Can you be happy for someone when they get something that you want for yourself?
A lesson I’m currently learning is to compare myself less to other people. I’m learning to feel more joy than envy in interactions with others.
We only react emotionally when something is at stake that we find valuable.
— I learned this from German philosopher Michael Bordt
So when we let envy or anger or self-doubt get the better of us, we learn that we find something valuable. Maybe we learn that we like it more than we admitted because it was easier to play it cool.
My first lesson here is to admit that I want something. Admit it and commit to it.
The more we get to know ourselves this way, the more we start to prioritize our own desires and goals. We give them an emotional reality check by exploring how they make us feel. This way we also learn that some things leave us cold. That’s usually a sign that we don’t care all that much and should re-evaluate it if it's high on our agenda, i.e. if we spend much time & energy on it.

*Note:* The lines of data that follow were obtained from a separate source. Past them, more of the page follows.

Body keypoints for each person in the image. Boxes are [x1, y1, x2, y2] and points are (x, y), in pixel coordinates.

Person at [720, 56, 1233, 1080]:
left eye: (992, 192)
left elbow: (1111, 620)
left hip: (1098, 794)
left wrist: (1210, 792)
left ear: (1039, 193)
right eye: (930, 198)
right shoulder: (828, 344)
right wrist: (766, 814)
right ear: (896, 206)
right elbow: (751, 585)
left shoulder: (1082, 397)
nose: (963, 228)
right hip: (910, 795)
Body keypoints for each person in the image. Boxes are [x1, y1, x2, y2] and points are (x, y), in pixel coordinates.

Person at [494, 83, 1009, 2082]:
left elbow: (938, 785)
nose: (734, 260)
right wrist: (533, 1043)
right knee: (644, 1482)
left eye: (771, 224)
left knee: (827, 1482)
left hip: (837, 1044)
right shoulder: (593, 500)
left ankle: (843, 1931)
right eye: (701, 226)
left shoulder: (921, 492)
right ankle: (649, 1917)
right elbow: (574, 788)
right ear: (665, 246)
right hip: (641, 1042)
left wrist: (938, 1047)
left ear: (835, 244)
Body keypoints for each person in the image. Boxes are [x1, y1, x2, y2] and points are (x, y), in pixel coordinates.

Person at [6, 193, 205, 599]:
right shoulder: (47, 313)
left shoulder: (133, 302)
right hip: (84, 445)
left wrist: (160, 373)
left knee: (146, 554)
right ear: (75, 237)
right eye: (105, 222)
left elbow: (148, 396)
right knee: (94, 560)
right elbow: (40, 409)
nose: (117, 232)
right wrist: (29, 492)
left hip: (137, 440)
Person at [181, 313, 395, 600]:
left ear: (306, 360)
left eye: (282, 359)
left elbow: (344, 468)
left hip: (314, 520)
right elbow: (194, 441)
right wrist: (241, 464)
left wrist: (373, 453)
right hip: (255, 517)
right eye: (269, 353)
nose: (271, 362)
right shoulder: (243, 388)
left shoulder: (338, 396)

This emotional check helps us focus on the desires and goals that will drive not only our rational but also our emotional well-being. And we’ll stop chasing all that glitters and that ads try to make us want, pulling us in 24 different directions, and instead focus on the few things that matter to us.
An unhealthy belief here is to interpret scarcity in every situation. “But there’s none like it and now it’s gone” is far less true than assumed in that situation. Having faith that I will find and deserve what’s right for me combined with knowledge of what I actually want and makes me feel good — this faith and knowledge are the superpowers needed to filter the noise and focus my energy on new opportunities.
I know that many of you will reflect on this lesson in love relationships. My most recent survey on this (from 23 May 2021 with over 15.000 participants) tells us that 4 in 5 people (77%) believe that we have more than one soulmate. Let that and its consequences sink in.
Another unhealthy belief related to envy is to demand fairness. Two things speak against demanding fairness: first, I don’t know the full story. I don’t know all the players involved and even less their stories. It is therefore egoistic and arrogant to demand something that someone else might have earned way more than I have. Second, fairness puts me in a passive, receiving position. I give up on my control and expect a sort of overlooking master eye to acknowledge and evaluate everything and everyone and hand out perks & consequences accordingly. So rather than waiting to receive, I should actively pursue what I seek.
My second lesson is that life is not a competition. Life does have a finish line though and that is the grave. And the more you chase achievement after achievement after achievement, the more you chase validation, the sooner you’ll get there. And the later you’ll practice joy & gratitude for what is.
We humans are social creatures. Although individualism has been on a rocket rise for the past ~100 years, the most recent pandemic has demonstrated how much joy & meaning we get from social interactions. Meaningful social interactions. Deep talk. Hugs. Shared adventures.
Looking at our common human history and our great achievements that make us proud is a great reminder as to what we can create when we work with and for one another, as opposed to against each other.
So instead of asking for something someone else got, ask what we can create together?
Instead of feeling envy for someone who got something, let’s try to be happy for that person.
I’m sure that in the longer run, those are the kind of feelings you want to associate your personal history with.